Bender: There was an editorial in The Boston Globe about two or three months ago complaining that there aren’t any good online calendars or ways to find out about events around town. So I wrote a letter saying, “Huh? Come on guys. Isn’t this your job? Isn’t this what you’re supposed to be doing? Actually going out there, finding out what’s going on, being an aggregator, making it accessible to your community?” They don’t get it. It just would never occur to them that that’s their job.

  • Walter Bender is executive director and a founding member of the Massachusetts Institute of Technology Media Laboratory.
  • Ken Doctor is vice president/content services for Knight Ridder Digital.
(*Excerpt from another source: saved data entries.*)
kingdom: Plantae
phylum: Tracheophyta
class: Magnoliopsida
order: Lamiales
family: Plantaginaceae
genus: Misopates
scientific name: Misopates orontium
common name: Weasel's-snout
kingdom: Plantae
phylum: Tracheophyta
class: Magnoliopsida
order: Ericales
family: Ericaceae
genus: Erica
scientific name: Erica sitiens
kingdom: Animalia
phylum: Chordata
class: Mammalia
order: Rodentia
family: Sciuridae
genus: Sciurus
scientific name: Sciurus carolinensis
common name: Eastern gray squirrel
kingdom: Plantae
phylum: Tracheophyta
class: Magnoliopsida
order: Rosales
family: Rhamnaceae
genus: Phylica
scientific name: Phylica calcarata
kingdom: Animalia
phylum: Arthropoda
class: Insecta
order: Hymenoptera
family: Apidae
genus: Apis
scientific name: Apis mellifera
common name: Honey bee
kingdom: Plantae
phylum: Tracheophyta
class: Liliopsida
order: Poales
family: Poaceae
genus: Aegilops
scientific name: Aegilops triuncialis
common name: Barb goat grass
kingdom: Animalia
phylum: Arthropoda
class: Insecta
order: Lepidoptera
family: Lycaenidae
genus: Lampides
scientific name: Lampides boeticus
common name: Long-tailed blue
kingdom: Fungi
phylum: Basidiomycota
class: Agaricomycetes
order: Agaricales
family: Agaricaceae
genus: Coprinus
  • Jefferson Flanders is vice president of consumer marketing at Harvard Business School Publishing, which publishes the Harvard Business Review.
  • Margaret Holt is customer service editor for the Chicago Tribune, where she manages the paper’s accuracy initiative.
  • Rosabeth Moss Kanter is the Ernest L. Arbuckle Professor of Business Administration at the Harvard Business School.
  • Conor O’Clery is the international business editor in New York for The Irish Times, published in Dublin.
  • Crocker Snow, Jr. was founding president of World Times and editor in chief of The WorldPaper, an international affairs publication that appeared in 24 countries and seven language editions from 1979 until late last year.